Question

Let $K/Q$ be a finite Galois extension with Galois group $G$. Let $U\subset K^\times$ be the group of units. I am interested in any available information about $H^1(G,U)$.

Motivation: in the theory of fusion categories one is interested in "d-numbers": an algebraic number $\alpha$ is a d-number if for any Galois conjugate $\beta$ of $\alpha$ the ratio $\frac{\alpha}{\beta}$ is a unit. Let us look at d-numbers contained in the number field $K$. It is clear that d-numbers form a group under multiplication; this group contains two obvious subgroups: units and rational numbers. An exact sequence $1\to U\to K^\times\to K^\times/U \to 1$ and Hilbert theorem 90 show that the quotient of d-numbers in $K$ by the units and rational numbers is precisely $H^1(G,U)$.

In the theory of fusion categories one is mainly concerned with the case when $K/Q$ is abelian and totally real. Using the properties of Herbrand quotient one shows that if $K/Q$ is cyclic (and real) of degree $n$ then the order of $H^1(G,U)$ is $n$ if $K$ contains a unit of norm $-1$ (this is always the case if $n$ is odd) and $2n$ otherwise. I suspect that group $H^1(G,U)$ is cyclic or direct sum of two cyclics in these cases but I don't see how to prove this. I don't know how to extend this computation to more general extensions (say, to biquadratic).

Finally, the computation of norm of a d-number gives a map from $H^1(G,U)$ to positive rationals modulo $|G|-$th powers. What can be said about image of this map? This seems to be nontrivial even for quadratic fields not containing a unit of negative norm.

Answer 1

I think it's actually easier to work out the invariants of $K^\times/U^\times$. $K^\times/U^\times$, is a subgroup of the group of fractional ideals, the kernel of the map to the ideal class group. Fractional ideals have a decomposition into powers of primes. To be Galois-invariant, the powers of conjugate primes must be equal.

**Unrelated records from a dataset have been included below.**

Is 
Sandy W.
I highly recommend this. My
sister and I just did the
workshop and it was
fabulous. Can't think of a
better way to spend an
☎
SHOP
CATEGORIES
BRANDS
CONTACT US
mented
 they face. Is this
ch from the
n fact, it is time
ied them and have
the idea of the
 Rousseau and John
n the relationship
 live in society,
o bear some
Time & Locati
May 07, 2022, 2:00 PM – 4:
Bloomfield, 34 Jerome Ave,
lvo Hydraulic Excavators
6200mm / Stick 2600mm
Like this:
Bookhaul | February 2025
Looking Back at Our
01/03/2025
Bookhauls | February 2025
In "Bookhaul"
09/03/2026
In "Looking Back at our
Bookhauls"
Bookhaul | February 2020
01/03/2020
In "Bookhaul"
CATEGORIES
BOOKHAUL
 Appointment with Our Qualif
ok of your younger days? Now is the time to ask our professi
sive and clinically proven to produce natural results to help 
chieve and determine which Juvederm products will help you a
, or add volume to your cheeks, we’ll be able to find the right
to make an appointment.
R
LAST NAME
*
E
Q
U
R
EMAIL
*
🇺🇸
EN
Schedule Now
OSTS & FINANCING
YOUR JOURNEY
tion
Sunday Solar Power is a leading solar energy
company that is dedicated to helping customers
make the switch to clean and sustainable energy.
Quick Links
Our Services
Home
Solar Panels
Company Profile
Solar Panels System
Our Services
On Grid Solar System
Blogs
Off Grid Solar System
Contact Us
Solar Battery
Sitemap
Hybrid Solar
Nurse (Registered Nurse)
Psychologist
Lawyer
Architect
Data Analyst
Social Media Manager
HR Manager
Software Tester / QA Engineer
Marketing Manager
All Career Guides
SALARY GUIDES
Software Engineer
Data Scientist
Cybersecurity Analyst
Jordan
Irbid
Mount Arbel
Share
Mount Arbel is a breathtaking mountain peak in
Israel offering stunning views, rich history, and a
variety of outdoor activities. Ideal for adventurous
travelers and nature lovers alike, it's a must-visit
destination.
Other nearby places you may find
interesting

Thus, the group of invariants in the group of fractional ideals is generated by, for each prime $p$ of $\mathbb Q$, the product $p_1\dots p_r$ where $p_1,\dots,p_r$ are the primes of $K$ lying over it. We need to quotient by the image of $H^0(K^\times)=\mathbb Q^\times$, which is generated by the primes $p$ of $\mathbb Q$.

We have the ideal factorization $(p_1\dots p_r)^e_p=p$, where $e_p$ is the ramification index of $p$ in $K$. Thus, the group of invariant fractional ideals, modulo the contribution of $\mathbb Q$, is $\prod_{p\in \mathbb Q} \mathbb Z/e_p$. The invariants in $K^\times/U^\times$ mod the contribution of $\mathbb Q$ are just the kernel of the map from this group to the ideal class group.

The norm map sends $p_1\dots p_r$ to $p^{|G|/e_p}$, so the image of the norm map is nontrivial and generated by powers of the ramified primes, as long as the class group doesn't get in the way.

This makes it clear that if a counterexample to your suspicion exists, it is a field ramified at three or more primes and probably with small class number.